┌─ SUPPLIED RECORDS
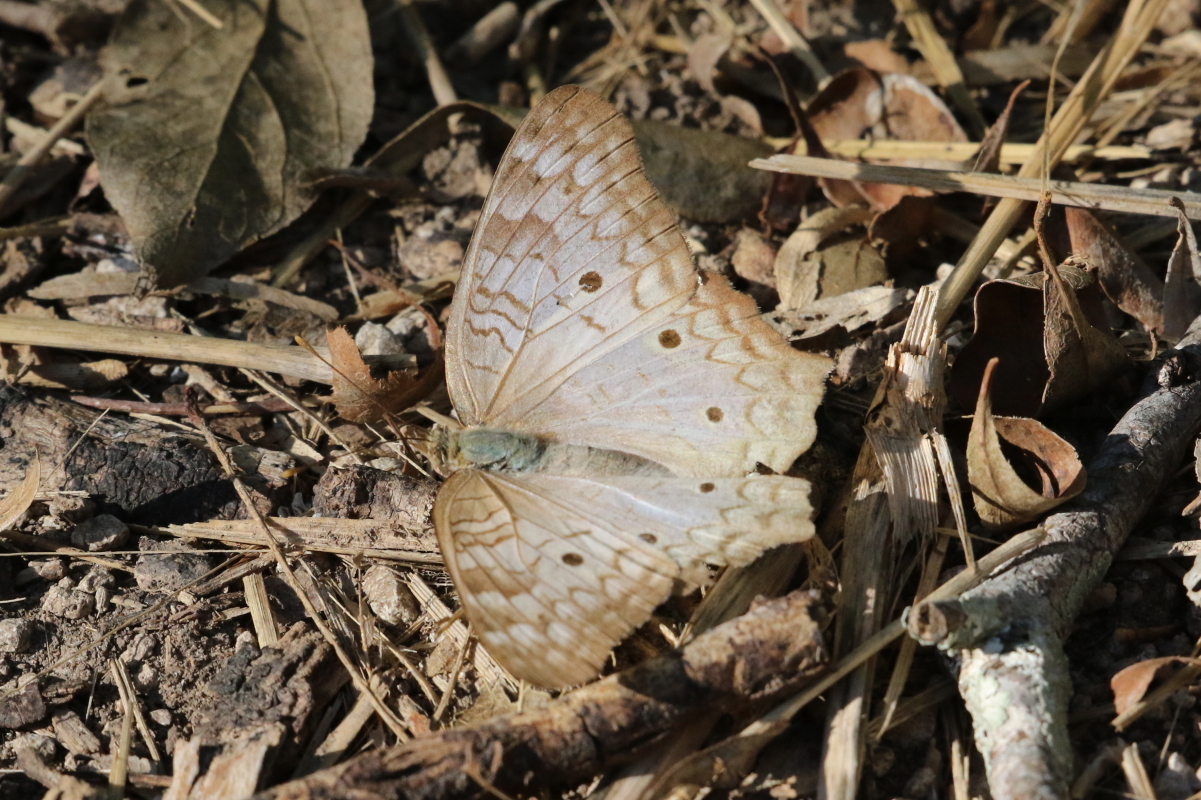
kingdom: Animalia
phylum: Arthropoda
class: Insecta
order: Lepidoptera
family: Nymphalidae
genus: Anartia
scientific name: Anartia jatrophae
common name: White peacock
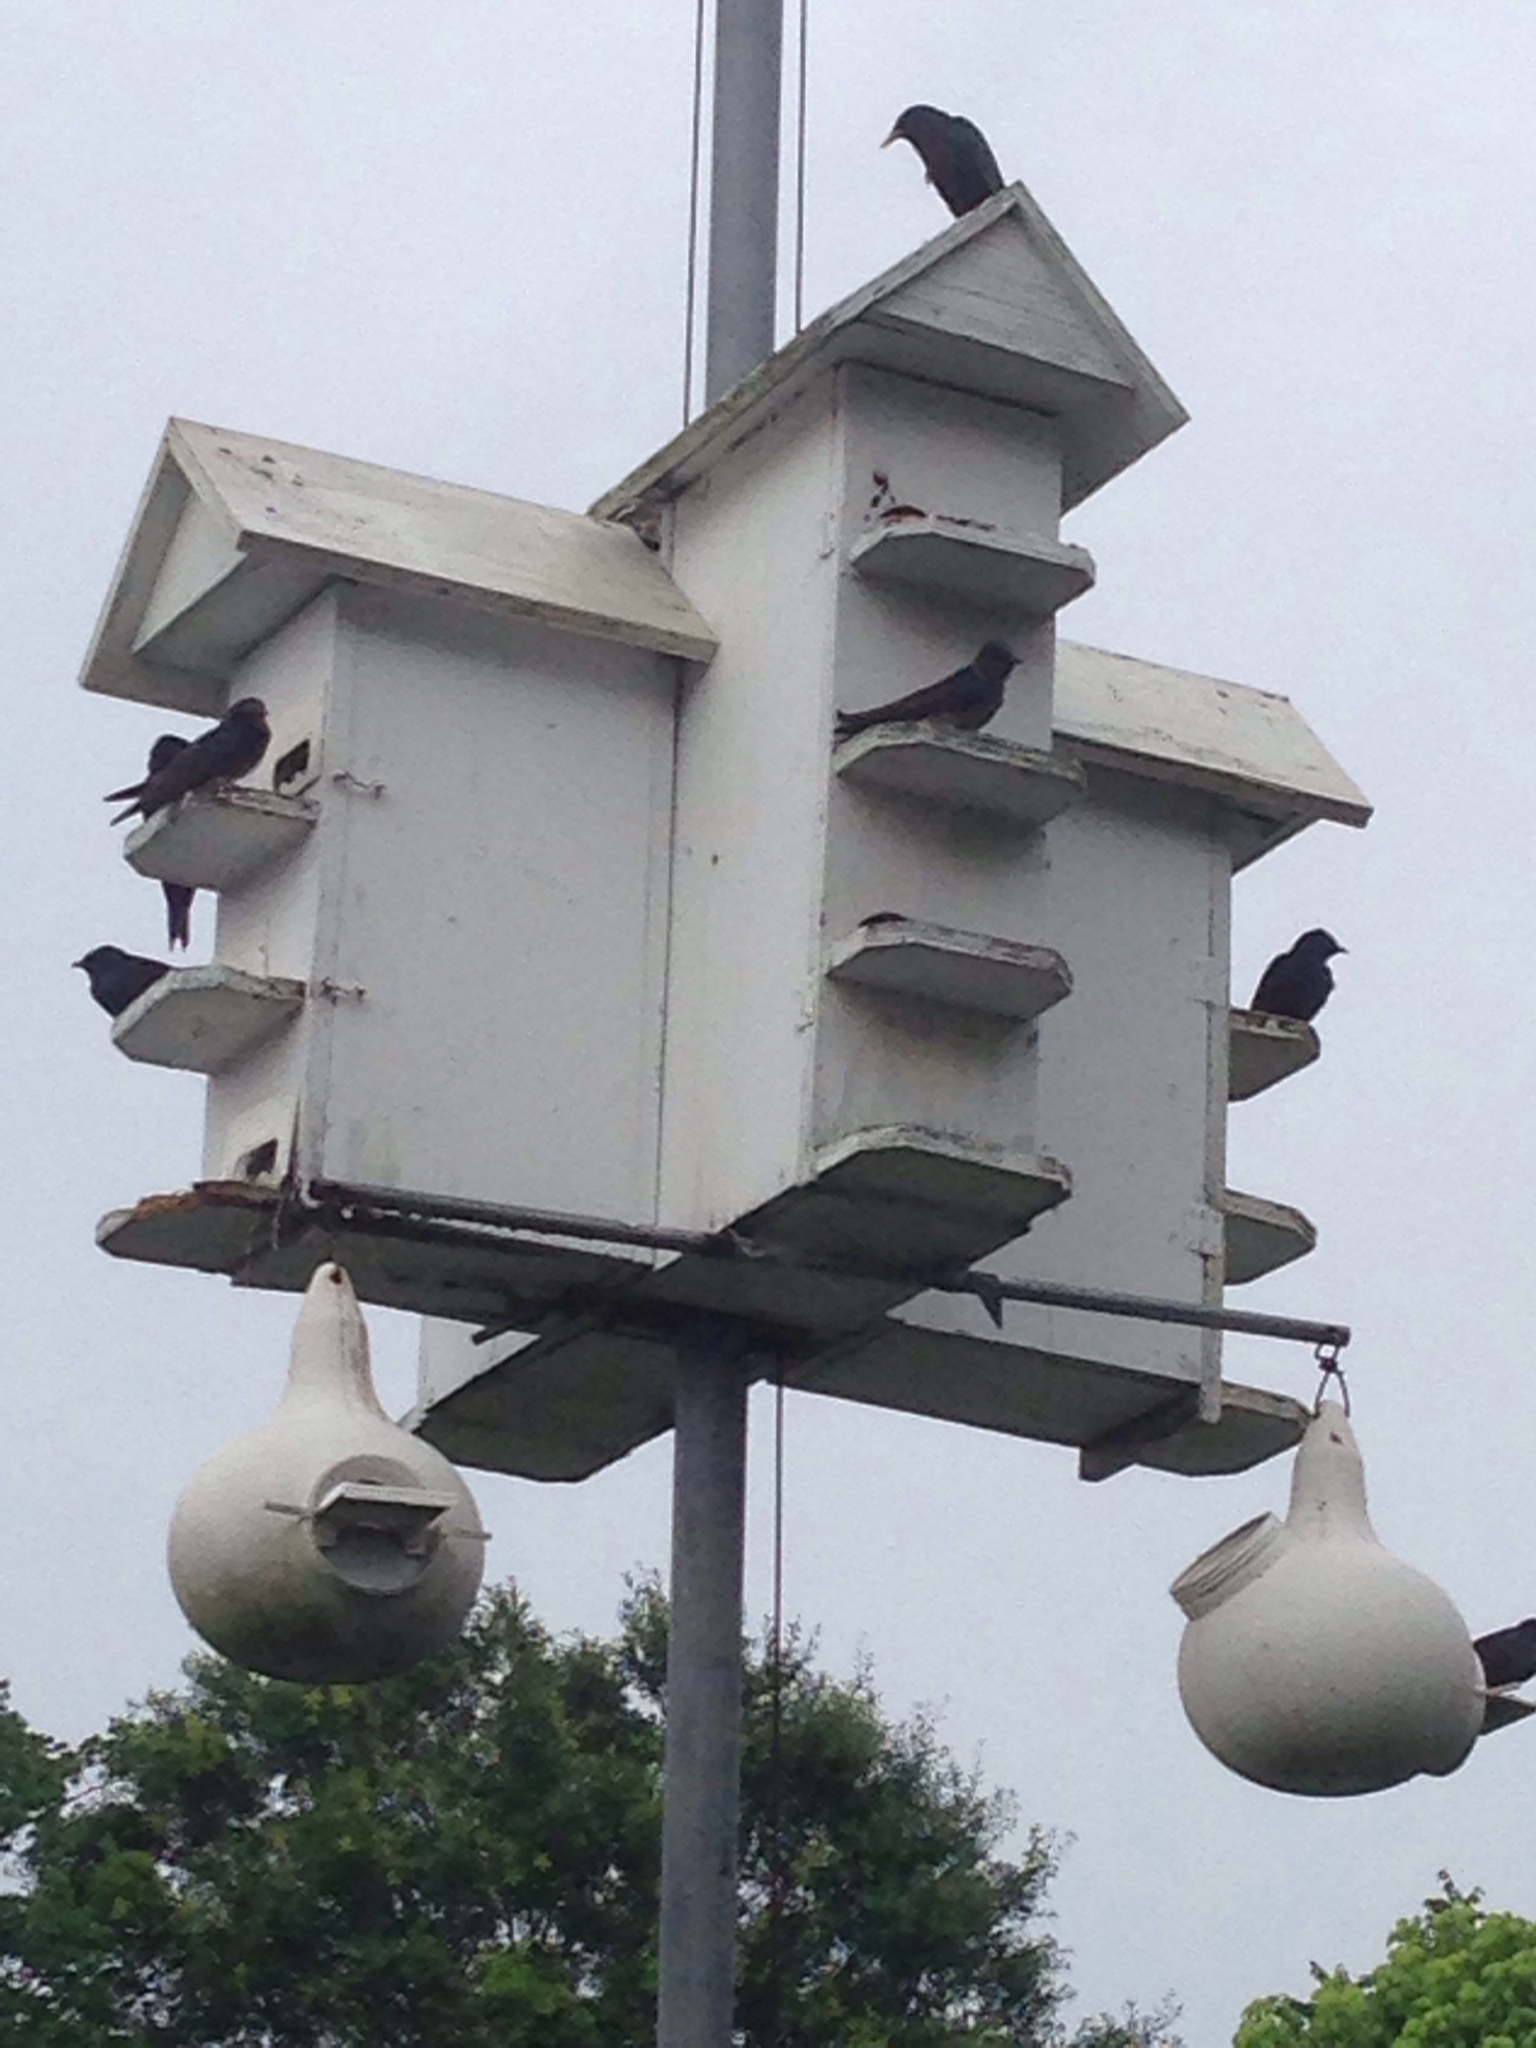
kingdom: Animalia
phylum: Chordata
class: Aves
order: Passeriformes
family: Hirundinidae
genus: Progne
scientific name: Progne subis
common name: Purple martin
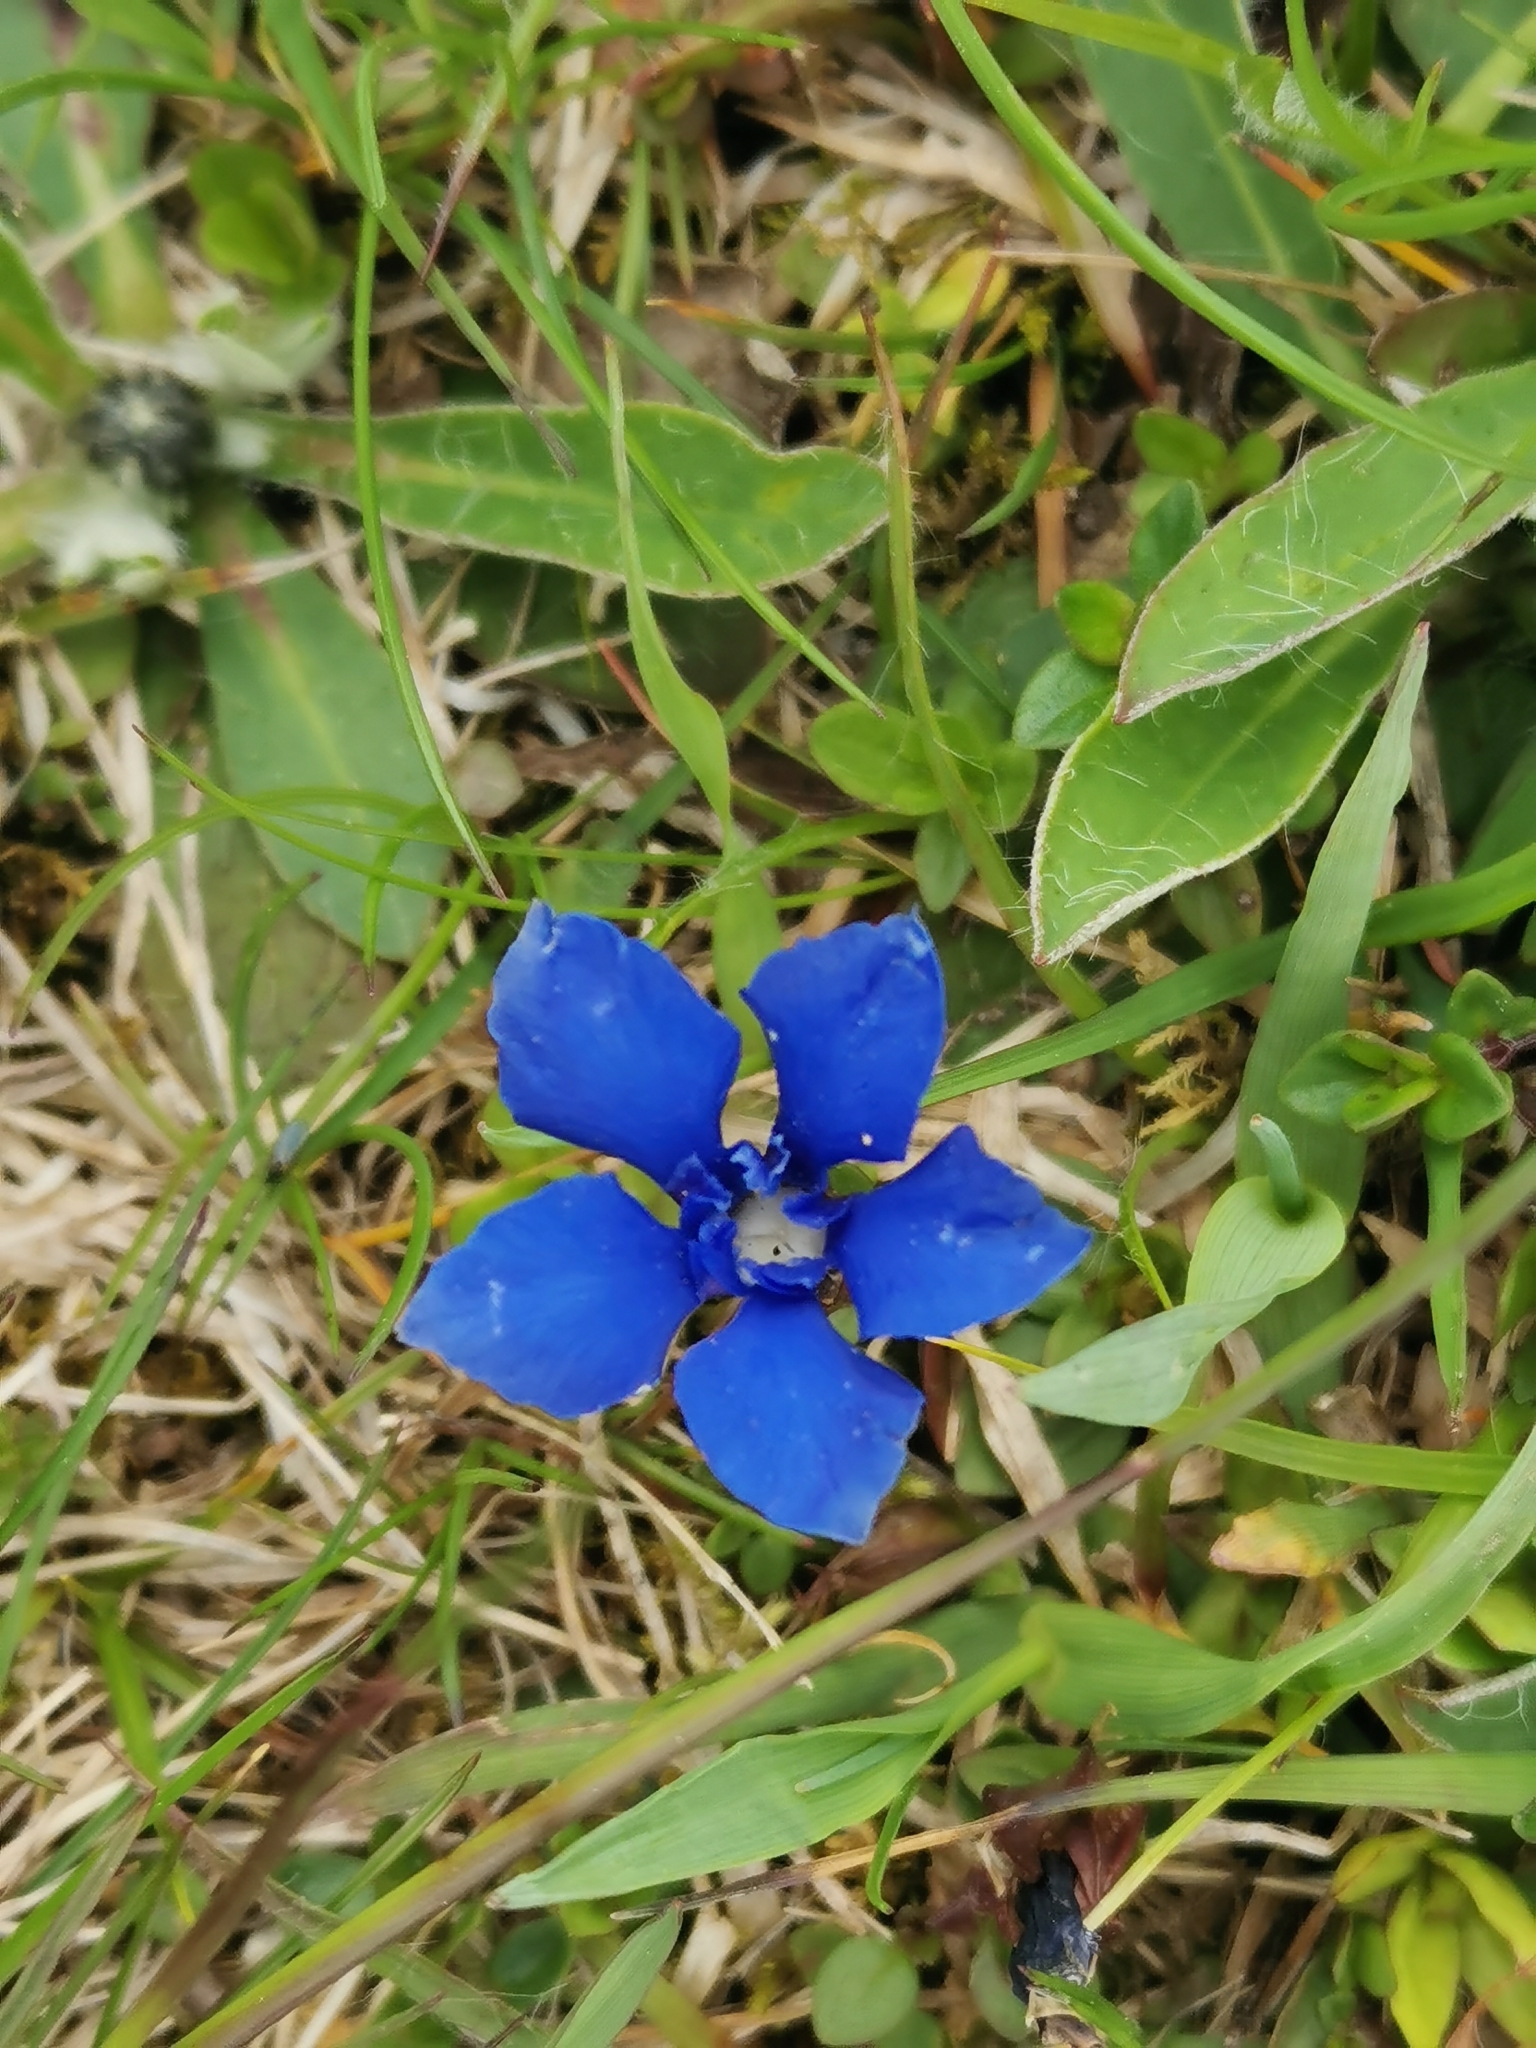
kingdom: Plantae
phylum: Tracheophyta
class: Magnoliopsida
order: Gentianales
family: Gentianaceae
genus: Gentiana
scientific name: Gentiana verna
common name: Spring gentian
└─
DESCRIPTION OF THE TASK: Render every line of the records as a Markdown table with the columns "Row" and "Record Line," numbering the lines in order. Omit blank lines and the pictures.

FINAL RESULT:
| Row | Record Line |
|---|---|
| 1 | kingdom: Animalia |
| 2 | phylum: Arthropoda |
| 3 | class: Insecta |
| 4 | order: Lepidoptera |
| 5 | family: Nymphalidae |
| 6 | genus: Anartia |
| 7 | scientific name: Anartia jatrophae |
| 8 | common name: White peacock |
| 9 | kingdom: Animalia |
| 10 | phylum: Chordata |
| 11 | class: Aves |
| 12 | order: Passeriformes |
| 13 | family: Hirundinidae |
| 14 | genus: Progne |
| 15 | scientific name: Progne subis |
| 16 | common name: Purple martin |
| 17 | kingdom: Plantae |
| 18 | phylum: Tracheophyta |
| 19 | class: Magnoliopsida |
| 20 | order: Gentianales |
| 21 | family: Gentianaceae |
| 22 | genus: Gentiana |
| 23 | scientific name: Gentiana verna |
| 24 | common name: Spring gentian |